Why have Western countries collectively withdrawn from the electric vehicle market?

The reason is crystal clear: European automakers are fully embracing the Chinese electric vehicle (EV) industry chain.

A stone wall with cracks labeled "EU Internal Combustion Market." European car logos huddle behind the wall. A Chinese electric car breaks through the wall.

European manufacturers have reached a decisive conclusion: to survive, they need to join the Chinese EV industry chain, occupy complementary technological sectors, become core shareholders, and share in the profits. Attempting to stand alone and compete across the board would be a certain death sentence. In fact, German companies have ambitious plans to team up with Chinese automakers to eliminate American and Japanese competition altogether.

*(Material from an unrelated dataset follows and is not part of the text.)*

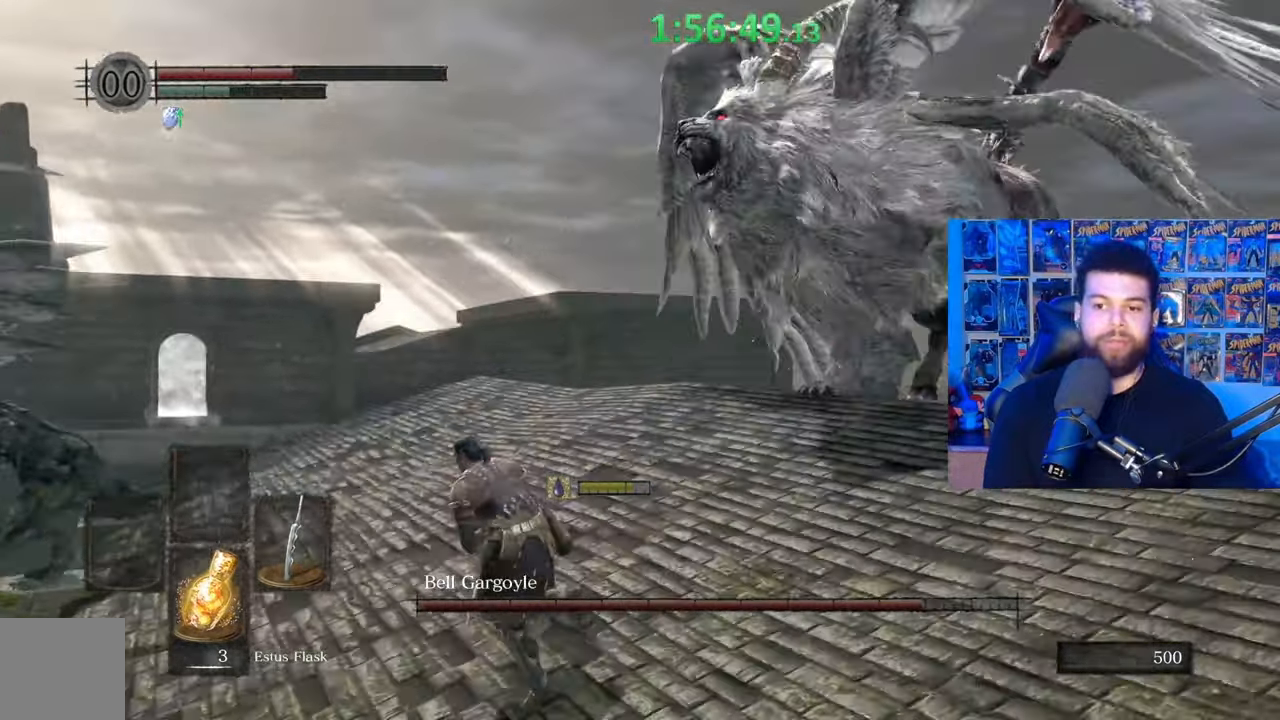
{"buttons": ["B"], "left_stick": "up-left", "right_stick": "right", "events": [[350, "left_stick", "up-left"]]}
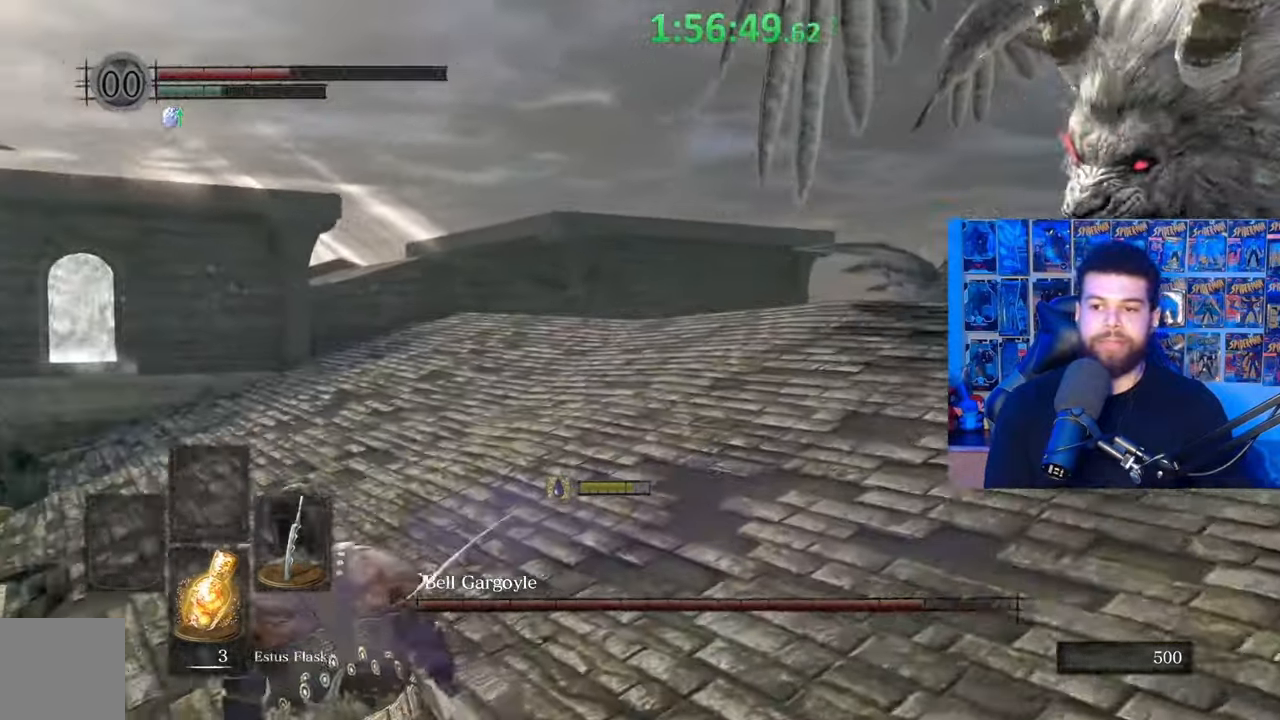
{"buttons": ["B"], "left_stick": "up-left", "right_stick": "right", "events": []}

Through a Sino-German alliance, Germany could pry open the doors of the European Union from within. Given this scenario, it would be almost inevitable for French, Italian, Japanese, and South Korean automakers to find themselves on a dead-end path, likely to be swallowed up by Sino-German hybrid vehicles adorned with a German label. Japanese and Korean manufacturers risk losing the European market, potentially surviving only on a blend of nationalism and the American market, as the rest of the world would fall under the Sino-German influence.

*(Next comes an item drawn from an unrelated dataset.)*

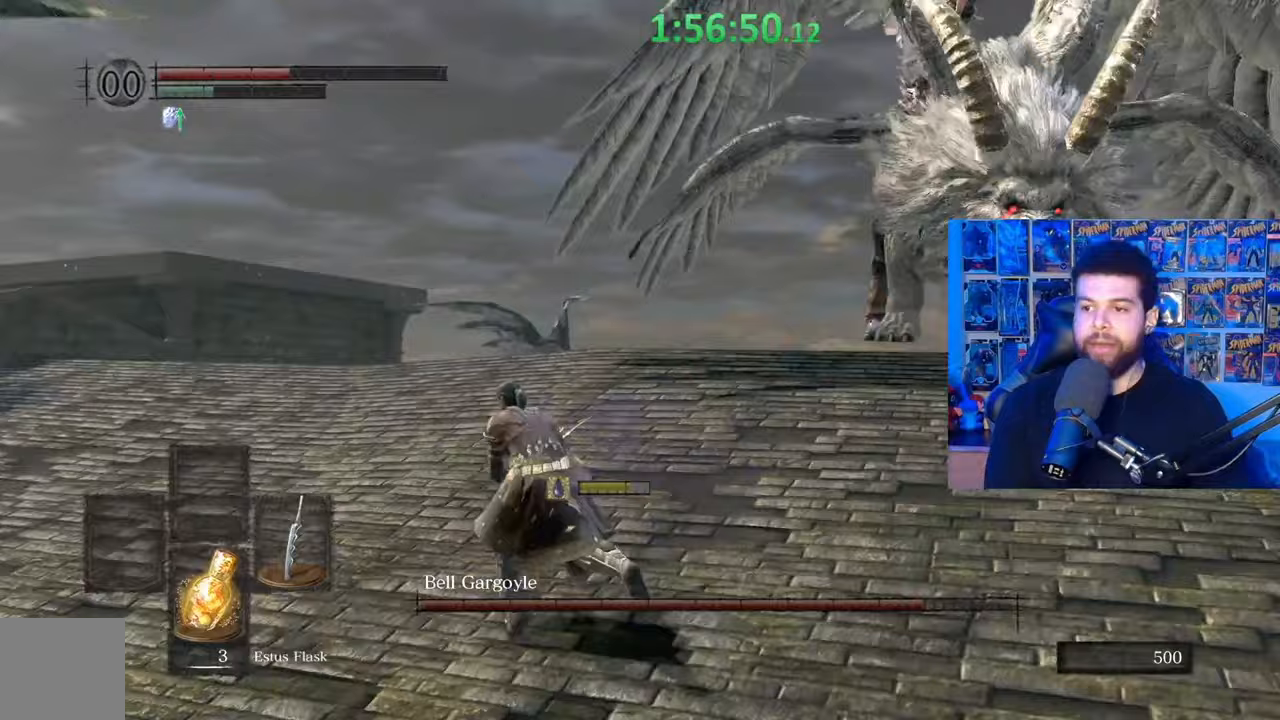
{"buttons": ["B"], "left_stick": "down-left", "right_stick": "center", "events": [[150, "left_stick", "left"], [167, "right_stick", "center"], [200, "B", "up"], [267, "B", "down"], [300, "left_stick", "down-left"]]}
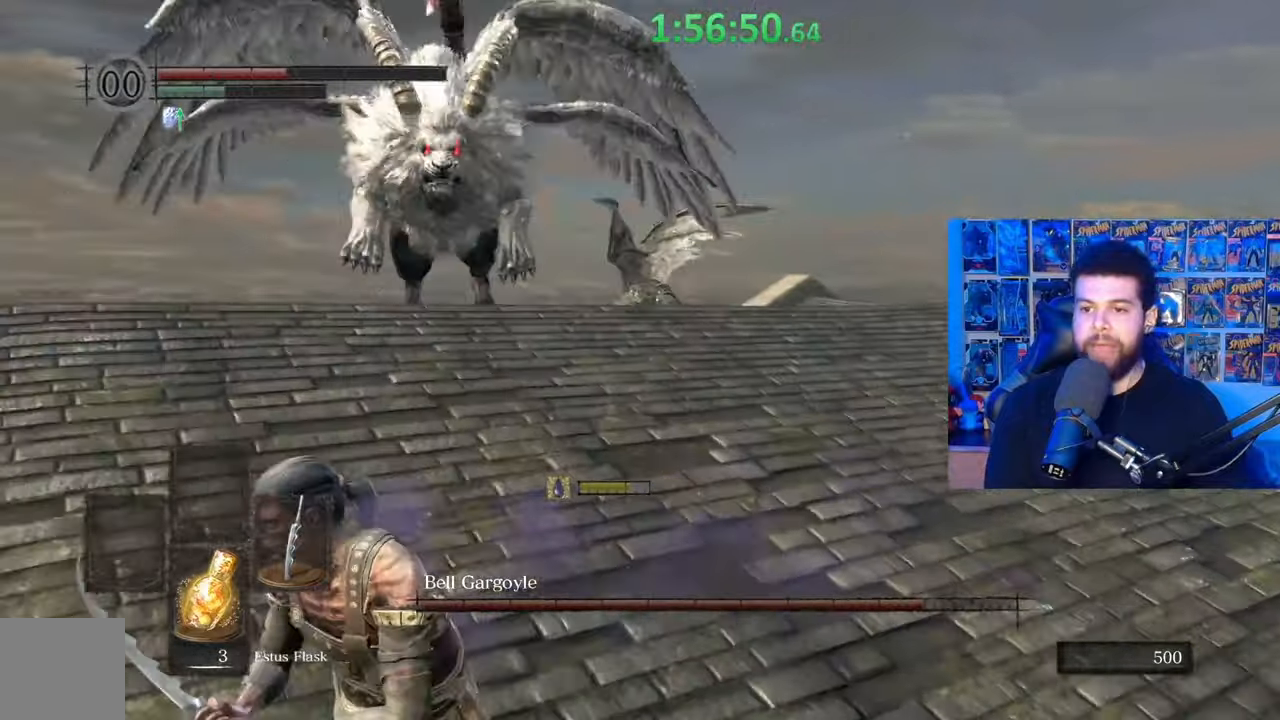
{"buttons": [], "left_stick": "up", "right_stick": "center", "events": [[217, "left_stick", "up-left"], [267, "left_stick", "up"], [367, "B", "up"]]}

German enterprises are looking at a twenty-year partnership that not only allows them to stay abreast of developments and partake in the rewards but also to lie in wait, perhaps emerging as strong competitors in the next cycle. The current collective move by those who have been too slow to partner with China, or who are unable to do so due to various reasons, is an act of desperation. These “left-behinds” are banding together in an attempt to close off their markets and stave off sudden obsolescence.

The collective decision to abandon electric vehicle ambitions is simply an exercise in unifying their messaging, an effort to lower the barriers for setting up a defensive front. However, it’s doubtful that Germany will play along. Without a fallback option, Germany must ride China’s fast train to thrive in the grand electric wave, rather than huddle behind stone walls with the European losers, fighting over Europe’s shrinking internal combustion market. The assault from China isn’t a short-term challenge; it’s a relentless onslaught without a visible end, capable of gradually wearing down even the strongest of adversaries. After years of attrition, these contenders will lose the strength to even conceive of a fightback. Faced with a choice to either feast with a band of losers or dine with the new alpha, the answer seems evident.

A map of the world with arrows pointing towards China. Cars with lightning bolt symbols represent electric vehicles.

Abandoning the goal of electrification is one thing; implementing a wholesale ban on electric vehicles is quite another. A ban on pure Chinese EVs may be feasible, but it would not be easy to extend such prohibition to hybrid German-made vehicles – a product of Sino-German collaboration.